Newly diagnosed patients with high-risk ALL aged 21 or younger were enrolled in the trial. As Mattano explains, “to preserve therapeutic efficacy, this alternate schedule was only used for patients randomized to two delayed intensification courses, ensuring that all patients would receive a total of at least 3 weeks of dexamethasone as part of their overall therapy.” The use of dexamethasone at alternate weeks significantly reduced the 5-year cumulative incidence of osteonecrosis in patients aged 10–21 (8.7% versus 17.0%), especially in those aged 16–21 (11.3% versus 37.5%) and in those on intensified therapy (two 21-day courses; 6.9% versus 21.4%), despite a greater overall exposure to dexamethasone (4 weeks versus 3 weeks).
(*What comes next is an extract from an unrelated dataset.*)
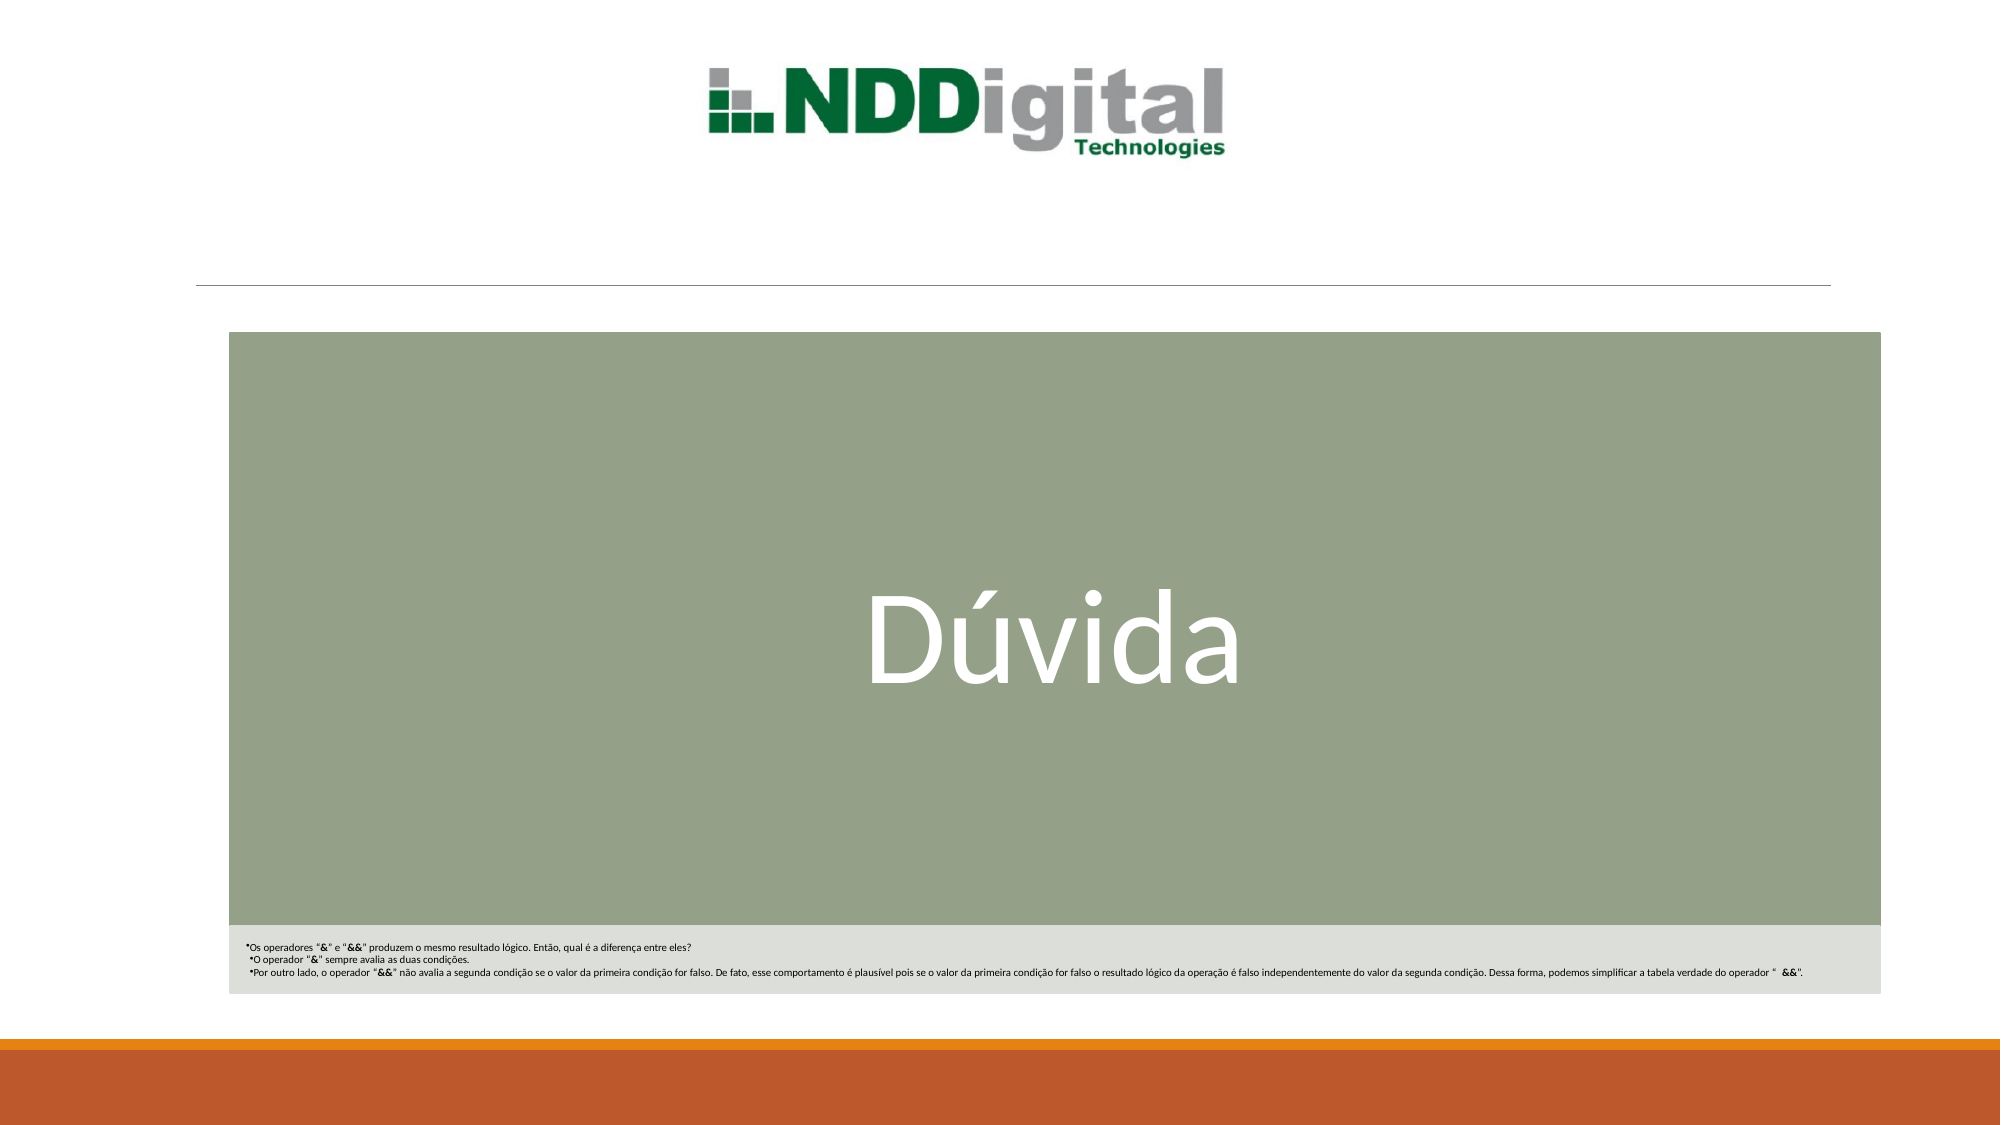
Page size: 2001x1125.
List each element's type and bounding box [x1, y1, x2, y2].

“Thus, a simple dexamethasone dose modification successfully reduced osteonecrosis risk, particularly benefitting those who received the most intensive therapy,” notes Mattano. As a result of these practice-changing data, alternate-week dexamethasone during delayed intensification has been incorporated into other front-line COG clinical trials in patients with ALL.